Task statement
Wherever the word "Page" appears in a line of the records, copy that line.

[[ Records supplied, beginning ]]

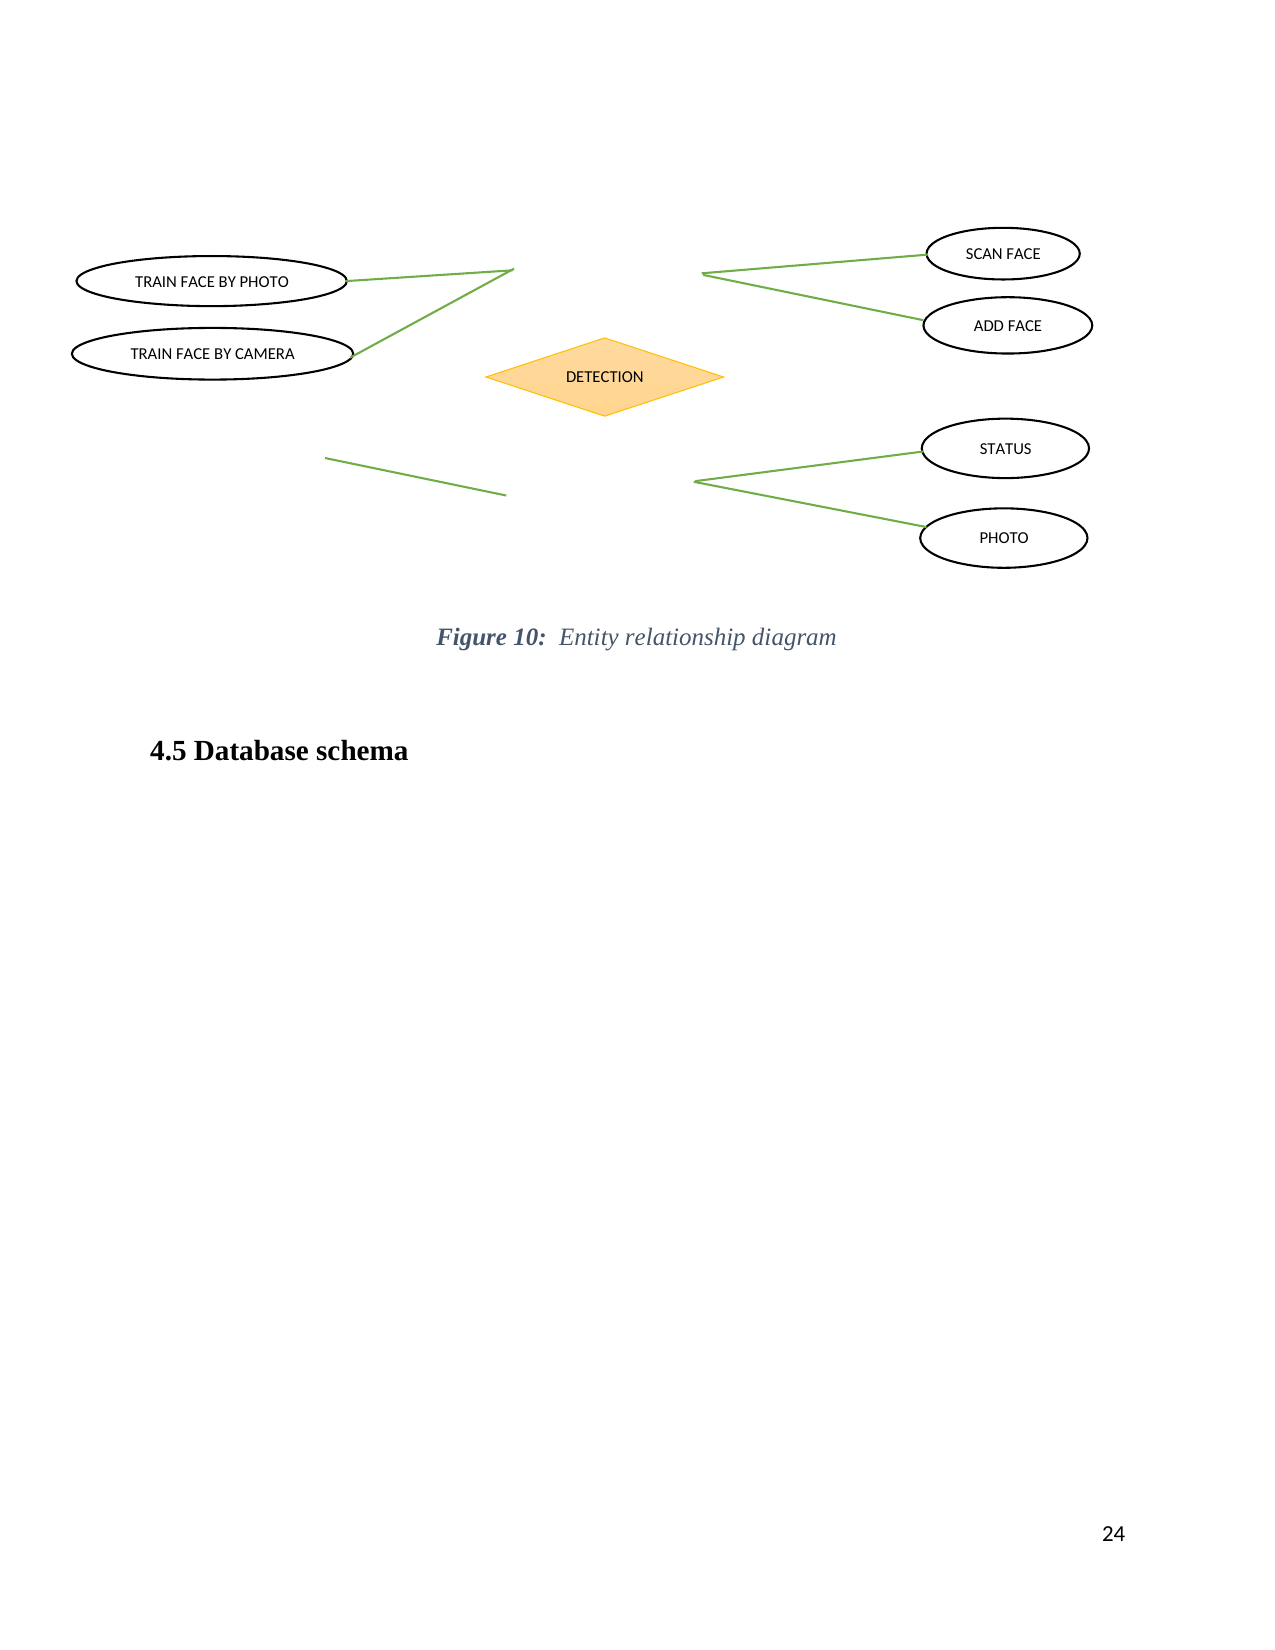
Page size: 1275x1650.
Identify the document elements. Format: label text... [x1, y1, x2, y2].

subtitle 4.5 Database schema [150, 733, 1125, 767]
text Figure 10: Entity relationship diagram [150, 622, 1125, 651]
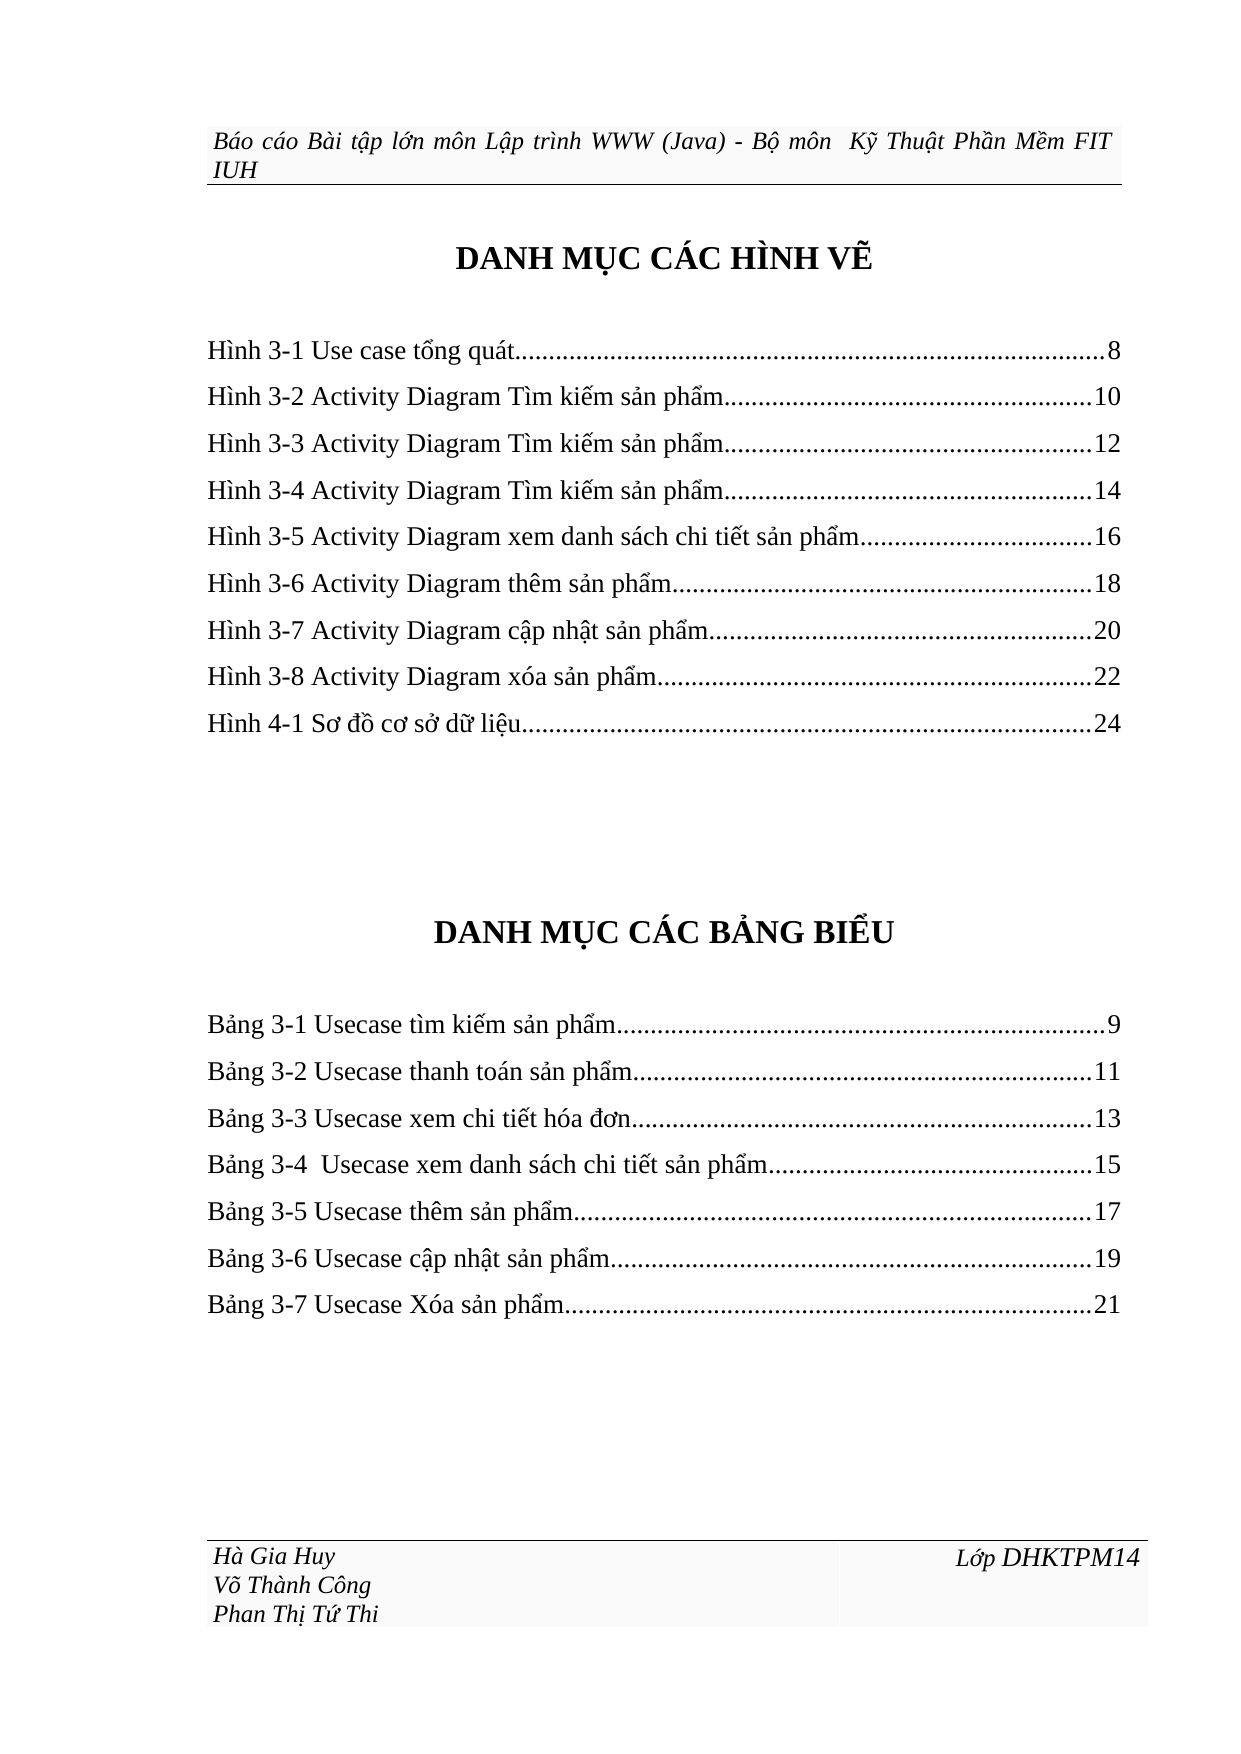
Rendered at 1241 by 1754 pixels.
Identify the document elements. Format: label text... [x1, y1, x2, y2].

text Bảng 3-1 Usecase tìm kiếm sản phẩm 9 [207, 1008, 1122, 1040]
text Bảng 3-6 Usecase cập nhật sản phẩm 19 [207, 1242, 1122, 1273]
subtitle DANH MỤC CÁC HÌNH VẼ [207, 238, 1122, 276]
text Hình 3-5 Activity Diagram xem danh sách chi tiết sản phẩm 16 [207, 521, 1122, 552]
text Hình 3-6 Activity Diagram thêm sản phẩm 18 [207, 567, 1122, 598]
text Bảng 3-7 Usecase Xóa sản phẩm 21 [207, 1288, 1122, 1320]
text Bảng 3-2 Usecase thanh toán sản phẩm 11 [207, 1055, 1122, 1086]
text Hình 3-7 Activity Diagram cập nhật sản phẩm 20 [207, 614, 1122, 645]
text Hình 3-1 Use case tổng quát 8 [207, 334, 1122, 365]
text Bảng 3-3 Usecase xem chi tiết hóa đơn 13 [207, 1102, 1122, 1133]
subtitle DANH MỤC CÁC BẢNG BIỂU [207, 913, 1122, 951]
text Bảng 3-4 Usecase xem danh sách chi tiết sản phẩm 15 [207, 1148, 1122, 1180]
text Hình 3-8 Activity Diagram xóa sản phẩm 22 [207, 661, 1122, 692]
text Hình 3-3 Activity Diagram Tìm kiếm sản phẩm 12 [207, 427, 1122, 458]
text Bảng 3-5 Usecase thêm sản phẩm 17 [207, 1195, 1122, 1226]
text Hình 4-1 Sơ đồ cơ sở dữ liệu 24 [207, 707, 1122, 738]
text Hình 3-4 Activity Diagram Tìm kiếm sản phẩm 14 [207, 474, 1122, 505]
text Hình 3-2 Activity Diagram Tìm kiếm sản phẩm 10 [207, 381, 1122, 412]
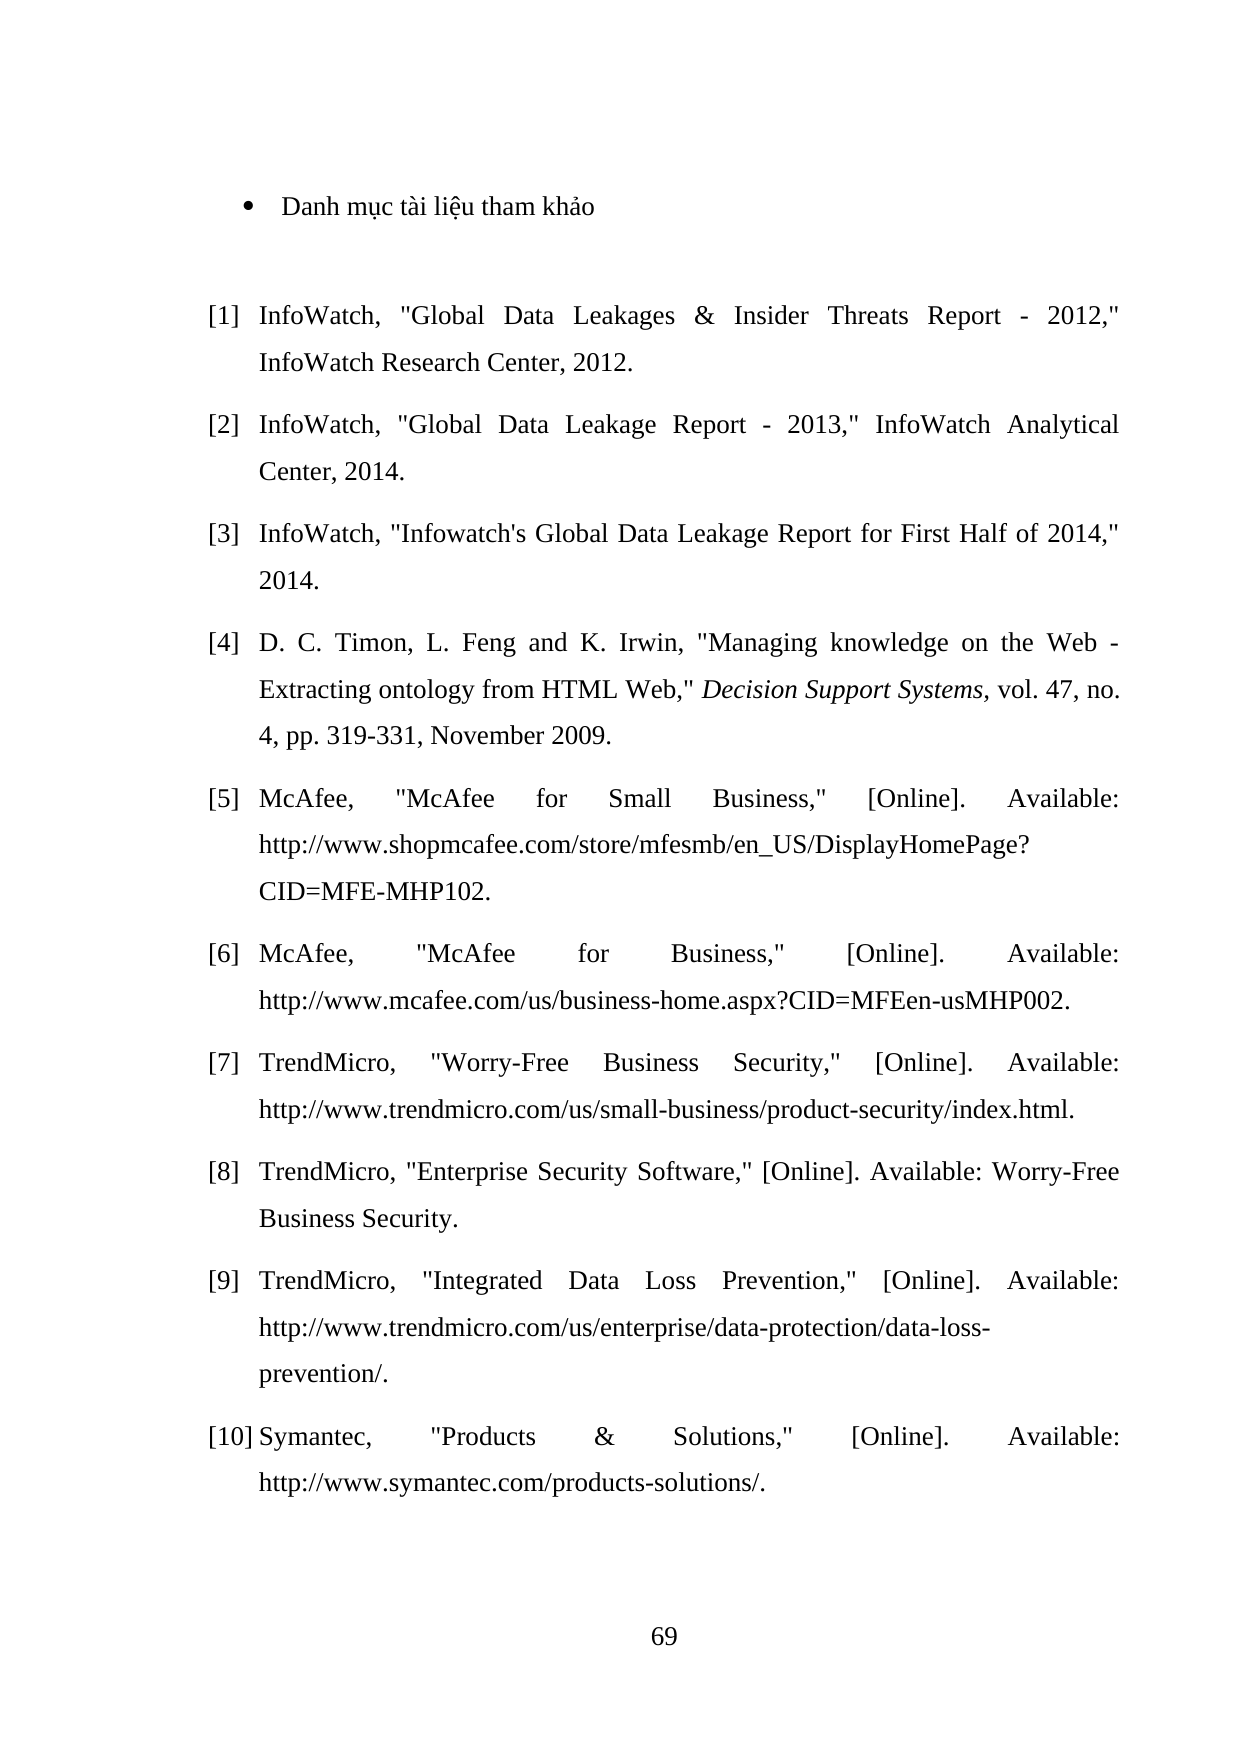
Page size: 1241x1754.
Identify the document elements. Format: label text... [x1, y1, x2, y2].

[[ Records supplied, end ]]

Answer box
Page size: 1275x1650.
Page size: 1241x1754.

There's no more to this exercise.